The Blog of Seth W. James

Humanity’s Choice

The United Nation’s Intergovernmental Panel on Climate Change released its newest report, AR6, on Monday, March 27 2023, reiterating in unequivocal terms that Humanity is killing itself.  The report enumerated the irrefutable human causes of climate change and warned that the goal of limiting global mean temperature rise to 1.5 degrees Celsius, as set by the Paris Agreement in 2015, is now impossible without radical action on the part of the world’s wealthiest—and most polluting—nations.

AR6 is not, of course, the IPCC’s first report, having delivered studies warning of the increasing dangers of climate change since 1990.  Despite these warnings, since that year, more than 40% of the carbon emissions that are destroying the planet’s ability to sustain human life have been produced.  As CNN characterizes it, “[t]he biggest threat to climate change action is the world’s continued addiction to burning fossil fuels, which still make up more than 80% of the world’s energy and 75% of human-caused planet-heating pollution.”  In order to meet the goal of limiting temperature rise to 1.5 degrees Celsius, AR6 finds that global levels of planet-heating pollution must fall by 60% by 2035.

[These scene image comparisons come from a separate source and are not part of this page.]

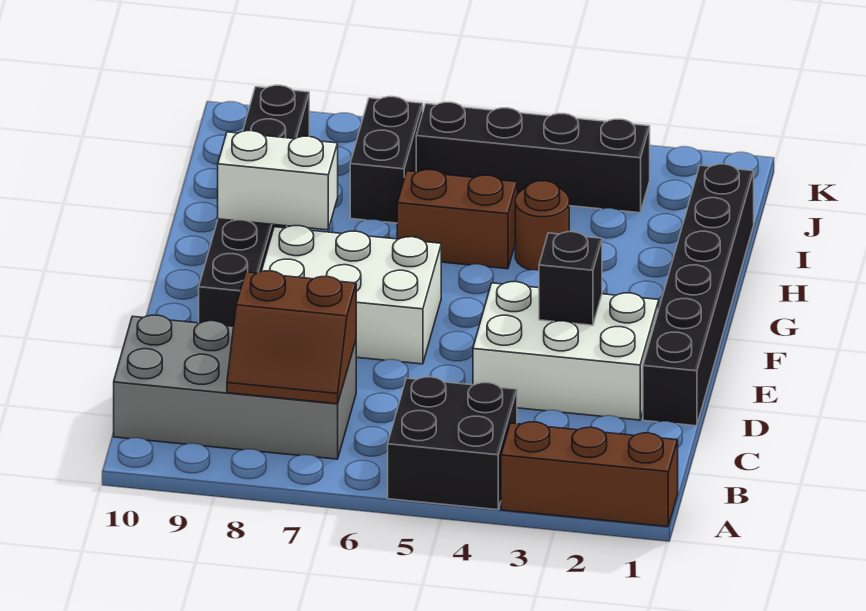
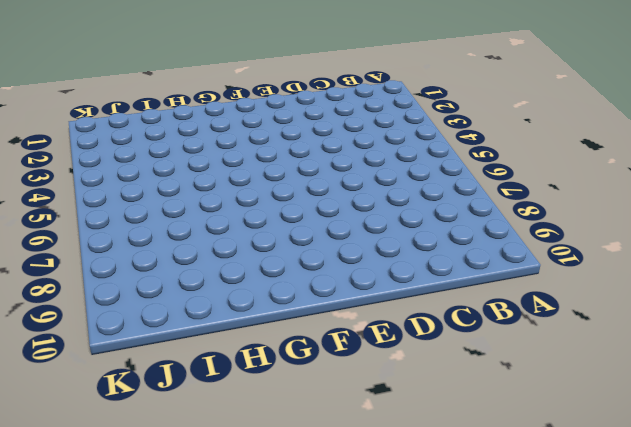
none -> brown brick A1:A3 level 1
none -> black brick A4:B5 level 1
none -> grey brick B7:C10 level 1

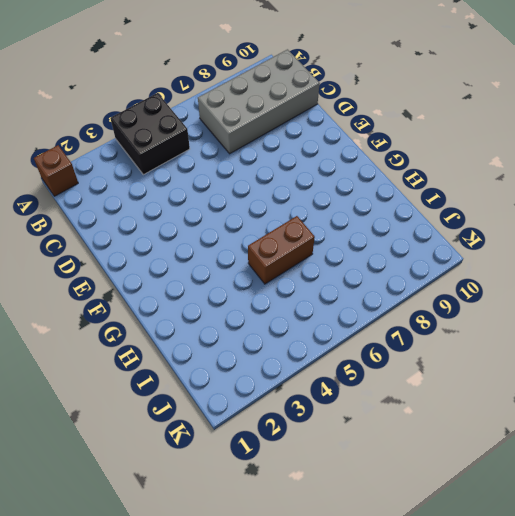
brown brick A1 level 1 -> brown brick A1:A3 level 1
none -> black brick D1:I1 level 1
none -> white brick D2:E4 level 1
none -> white brick E6:F8 level 1

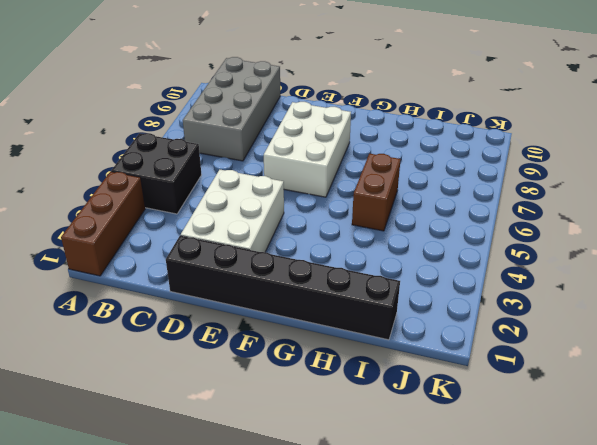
none -> black brick E9:J9 level 1
none -> brown round brick H4 level 1
none -> black brick I7:J7 level 1

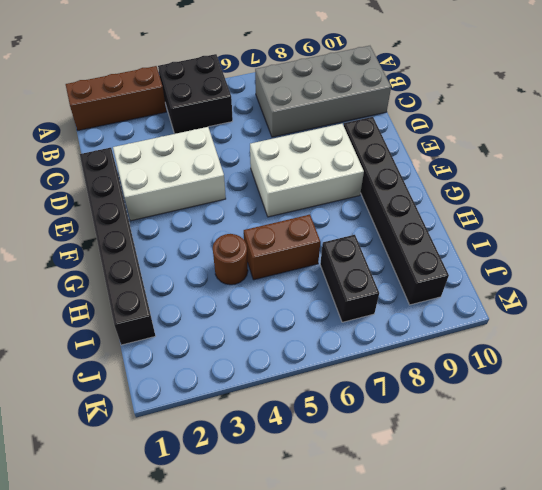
none -> black brick J3:J6 level 1
none -> brown slope B7:C8 level 2 top C
none -> black brick E3 level 2

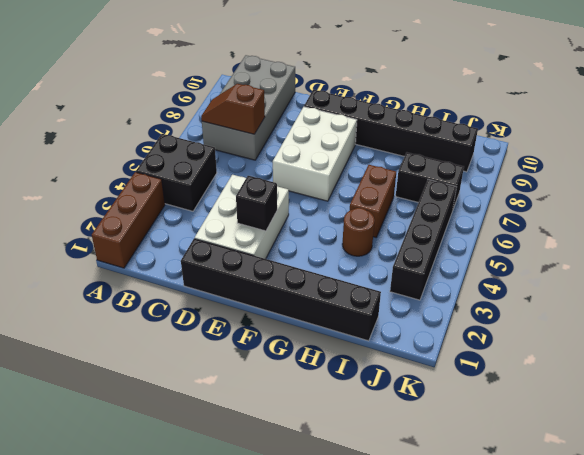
brown slope B7:C7 level 2 top C -> brown slope B7:C8 level 2 top C
none -> white brick G8:G9 level 2

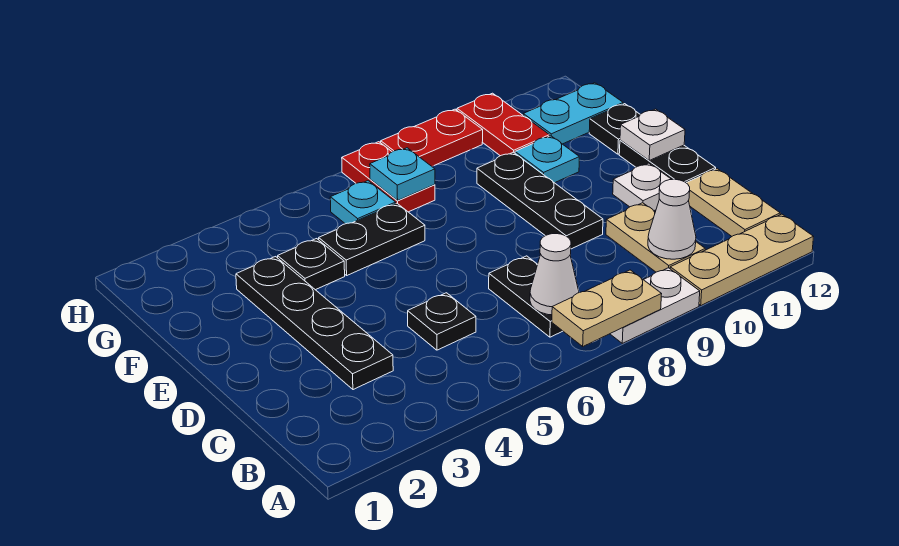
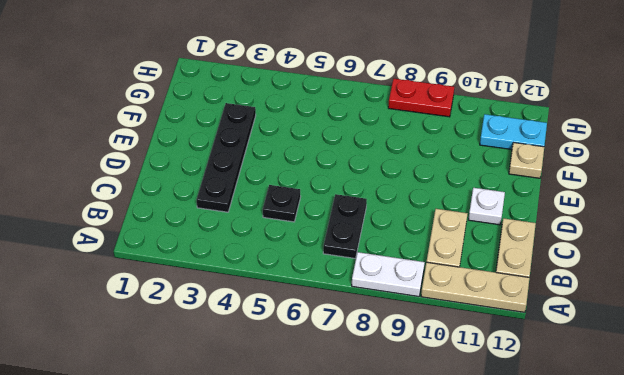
tan plate F12 level 1 -> black plate F12 level 1
none -> black plate D9:F9 level 1
none -> black plate D12:E12 level 1
none -> black plate F4 level 1

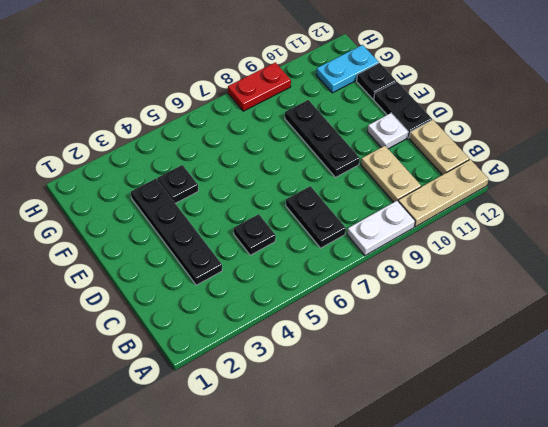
none -> black plate F5:F6 level 1
none -> cyan plate F10 level 1
none -> cyan plate G6 level 1

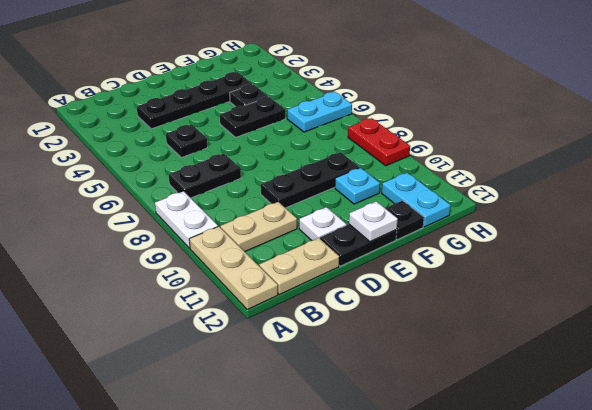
black plate E5:F5 level 1 -> black plate F5:F6 level 1
cyan plate G6:H6 level 1 -> cyan plate G6 level 1
none -> red plate G7:H7 level 1
none -> red plate G10:H10 level 1
none -> tan plate A7:A8 level 2

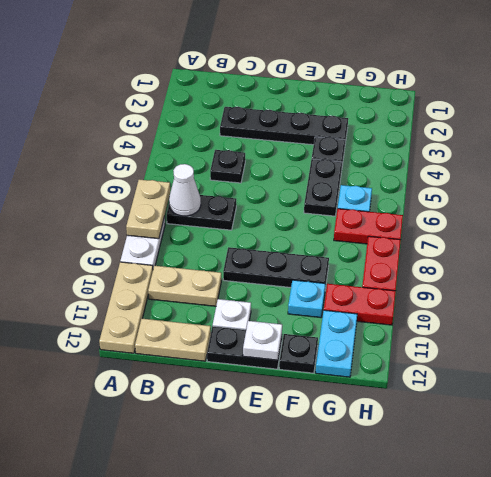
none -> white cone B10 level 2
none -> cyan plate G7 level 2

As The Washington Post reported, “[b]oth the U.N. chief and the IPCC also called for the world to phase out coal, oil and gas, which are responsible for more than three-quarters of global greenhouse gas emissions.”  And yet, despite this desperate need having been raised for the last 33 years, The Post continues, “[t]he Biden administration has just greenlit the hugely controversial Willow oil drilling project in Alaska. Once operational, it is projected to produce enough oil to release 9.2 million metric tons of planet-warming carbon pollution a year – equivalent to adding 2 million gas-powered cars to the roads.”  On the other side of the planet, China granted permits in 2022 for coal production across 82 sites, the equivalent of commissioning two large coal power plants per week.

I have written before about the myriad effects of climate change, ranging from the destruction of oceanic food webs to increased frequency and destructiveness of weather disasters to the unprecedented growth of infectious disease outbreaks.  With flooding in the North West, drought in the South West, tornados across the Midwest and South, all combining with catastrophic train derailments, toxic spills threatening drinking water, and unnavigable river emergencies—and all of it in the same week that AR6 was released—we are seeing a stark preview of what is to become our new normal.  Our infrastructure and, indeed, our very way of life has already demonstrated perilous vulnerability to the proportionately minor climate change we have experienced thus far.  How will Humanity cope when the number of storms, famines, heat waves, and the desperate migration to escape them grow by an order of magnitude?  That’s what exceeding 1.5C means.

AR6 also clearly laid out the underlying cause of Humanity’s inaction on climate change: it is, as it has been throughout our long history, the haves killing the have nots.  The wealthiest 10% of Humanity generate three times the pollution of the poorest 50%, the report stated.  And despite the plummeting costs of solar and wind energy and the opportunity it affords to reduce inequality and improve the lives of the 700 million people suffering from what the report terms “energy poverty,” which would not only reduce carbon emissions but would also mitigate the causes of migration, the wealthiest among us still cling to the power sources of the past, dooming the rest of us who do not have the means to seal ourselves away from the fallout of their choices.  As the IPCC’s Chair, Hoesung Lee, said, “The choices we make now and in the next few years will reverberate around the world for hundreds, even thousands, of years.”  To choose inaction is to choose the death of Humanity.